On Saturday, Hina Shamsi, one of the staff attorneys with our National Security Project, travelled to Guantánamo Bay to observe the military commissions hearings of Omar Khadr and Salim Ahmed Hamdan.

You might recall Khadr and Hamdan’s story from Jamil Dakwar’s Gitmo blog post back in November. As you could probably tell from that post, nothing was really resolved in either case.

In today’s post on DailyKos, Hina gives a preview of what’s to come in Khadr’s proceedings. She explains the laws and treaties the U.S. has signed in regards to the treatment of juvenile offenders, and how the U.S. military commission system flouts these laws:

Recognition of the special needs of child offenders in the context of armed conflict are part of the law of this land. In 2002, the United States ratified the United Nations’ Optional Protocol to the Convention on the Rights of the Child on Involvement of Children in Armed Conflict. That protocol, together with internationally recognized juvenile justice standards, recognizes that juveniles caught up as participants in armed conflict should be rehabilitated and provided “all appropriate assistance for their physical and psychological recovery and their social reintegration.”
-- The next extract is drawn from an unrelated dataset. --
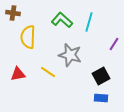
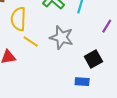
yellow line: (48, 72) -> (31, 42), moved
blue rectangle: (101, 98) -> (82, 82), moved

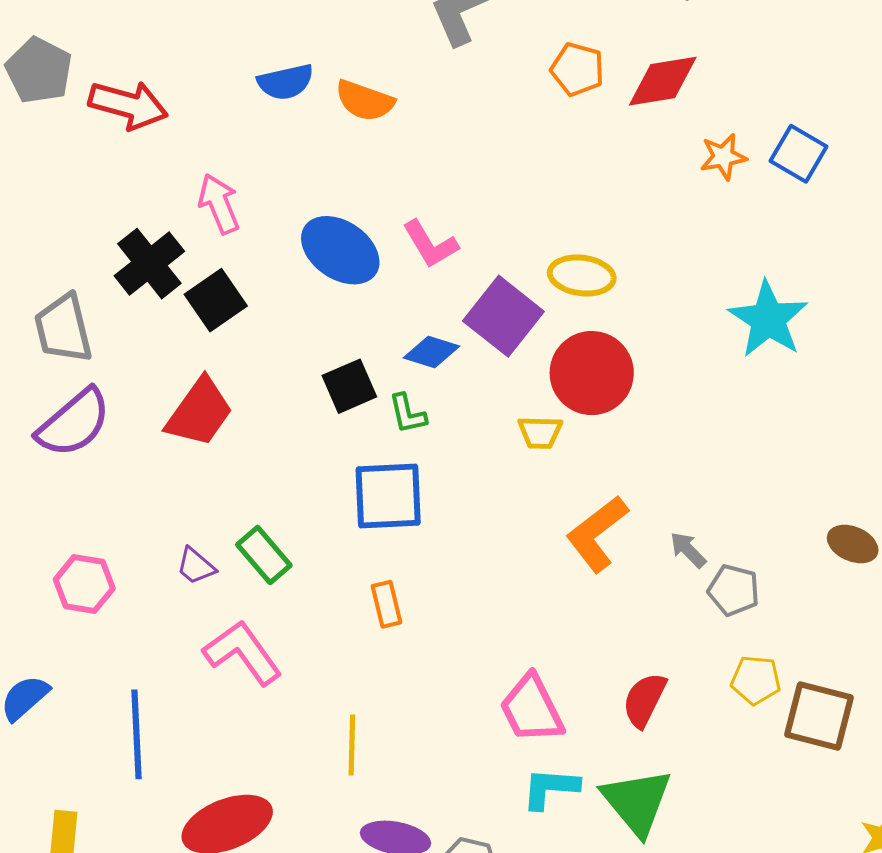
Khadr’s detention and treatment has been to the contrary. In U.S. custody, he was denied access to a lawyer for more than two years and, his lawyers say, he was severely abused while at Guantánamo. His lawyers allege that he was shackled in painful positions, threatened with rape, and used as a “human mop” to clean up his own urine during one interrogation session. As international human rights groups said in letters sent on Friday to Secretary of Defense Robert M. Gates and Canadian Prime Minister Stephen Harper, “The U.S. government’s failure to properly treat Khadr as a child in detention violated U.S. legal obligations under the laws of war, the International Covenant on Civil and Political Rights, and international juvenile justice standards.”